STAT 207: Eigenvalues and Eigenvectors¶

Zhe Fei (zhe.fei@ucr.edu)¶

  • NAS Chapter 8

Finding the eigenvalues and eigenvectors of a symmetric matrix is one of the basic tasks of computational statistics.

  • Application 1: PCA a random $m$-vector $X$ with covariance matrix $\Omega$, $$ \Omega = UDU^T, $$ where $D = \text{diag}(\lambda_1,\lambda_2,..,\lambda_m)$ and $U$ is the orthogonal matrix of eigenvectors.



  • Application 2: If $\Omega$ is the covariance matrix of a normally distributed random vector $X$ with mean $E(X) = \mu$, then the quadratic form and the determinant $$(x - \mu)\Omega^{-1}(x - \mu) = [U^t(x - \mu)]^tD^{-1}U^t(x - \mu) $$ $$ \det(\Omega) = \prod_{i} \lambda_i$$ appearing in the density of $X$.

Jacobi’s Method¶

  • ideas for proving convergence of iterative methods in general

  • easy to implement with parallel computing

Basic idea:

  • repeatedly applying a sequence of similarity transformations to the matrix until its off-diagonal elements are sufficiently small to be considered zero.

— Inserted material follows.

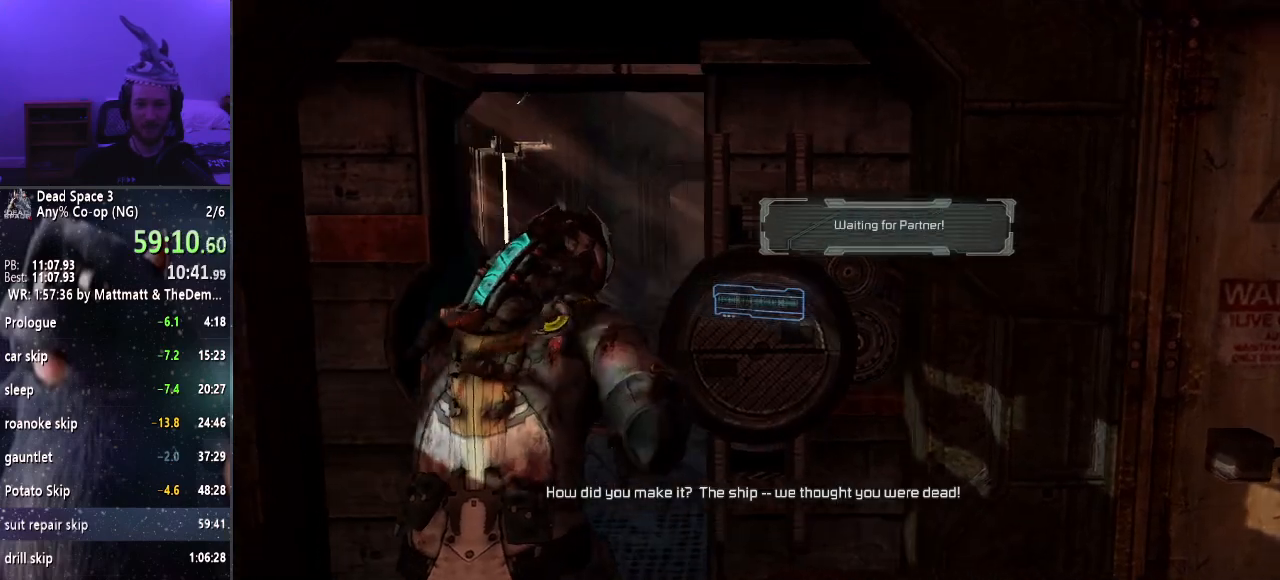
{"keys": ["e", "shift", "w"], "mouse": [], "events": [[100, "e", "down"], [184, "e", "up"], [284, "e", "down"], [334, "e", "up"], [434, "e", "down"]]}
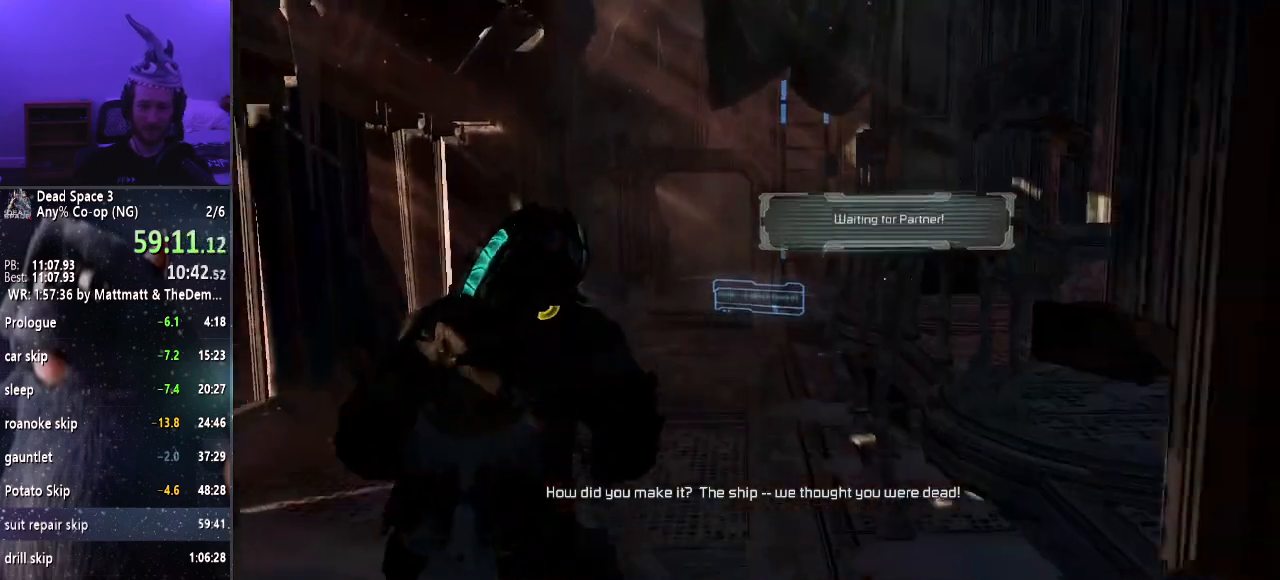
{"keys": ["e", "shift", "w"], "mouse": [], "events": [[34, "e", "up"], [117, "e", "down"], [200, "e", "up"], [300, "e", "down"], [350, "e", "up"], [434, "e", "down"]]}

  • the diagonal elements of the matrix represent its eigenvalues,

  • the rows (or columns) of the transformed matrix correspond to its eigenvectors.

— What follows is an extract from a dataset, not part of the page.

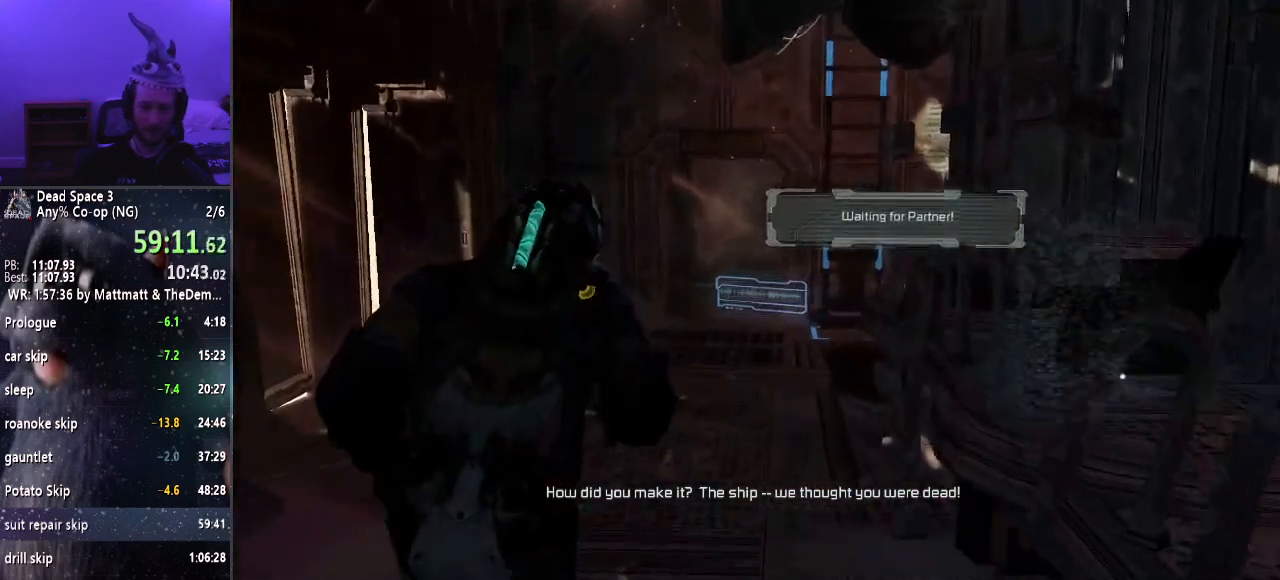
{"keys": ["shift", "w"], "mouse": [], "events": [[34, "e", "up"], [100, "e", "down"], [184, "e", "up"]]}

Apply the rotation $$ R = \begin{pmatrix} \cos \theta & -\sin \theta \\ \sin \theta & \cos \theta \\ \end{pmatrix} $$ to any row $k$ and column $\ell$ of the $m \times m$ symmetrix matrix $A = (a_{ij})$. WLOG, we take $k=1, \ell=2$ and $$ U = \begin{pmatrix} R & 0 \\ 0^T & I_{m-2} \\ \end{pmatrix}, $$ then the upper-left block of $B = U^TAU$ becomes: $$ \begin{aligned} b_{11} &= a_{11} \cos^2\theta - 2a_{12}\cos\theta\sin\theta + a_{22}\sin^2\theta \\ b_{12} &= (a_{11} - a_{22})\cos\theta\sin\theta + a_{12}(\cos^2\theta - \sin^2\theta) \\ b_{22} &= a_{11}\sin^2\theta + 2a_{12}\cos\theta\sin\theta + a_{22}\cos^2\theta. \end{aligned} $$ Further, $$ b_{12} = \frac{a_{11}-a_{22}}{2} \sin(2\theta) + a_{12}\cos(2\theta). $$ To force $b_{12} = 0$, $$ \left\{ \begin{array}{ll} \tan(2\theta) = \frac{2a_{12}}{a_{22}-a_{11}} & \text{if } a_{22}-a_{11} \ne 0 \\ \theta = \pi/4 & \text{if } a_{22}-a_{11} = 0 \end{array} \right. $$ And $$ \begin{aligned} b_{11} = a_{11} - a_{12}\tan(\theta), b_{22} = a_{22} + a_{12}\tan(\theta). \end{aligned} $$ Because $\|B\|_F^2 = \|A\|_F^2$, $$ b_{11}^2 + b_{22}^2 = a_{11}^2 + a_{22}^2 + 2a_{12}^2, $$ which implies the off-diagonal part $$ \text{off}(B) = \text{off}(A) - 2a_{12}^2. $$ Finally, $$ \Omega_n = U_n^T...U_1^T\Omega U_1...U_n. $$

Classical Jacobi: search for the largest $|a_{ij}|$ at each iteration. What is the rate of convergence?






Parallel Jacobi:

  • Distribute rows of $A$ to multiple processors.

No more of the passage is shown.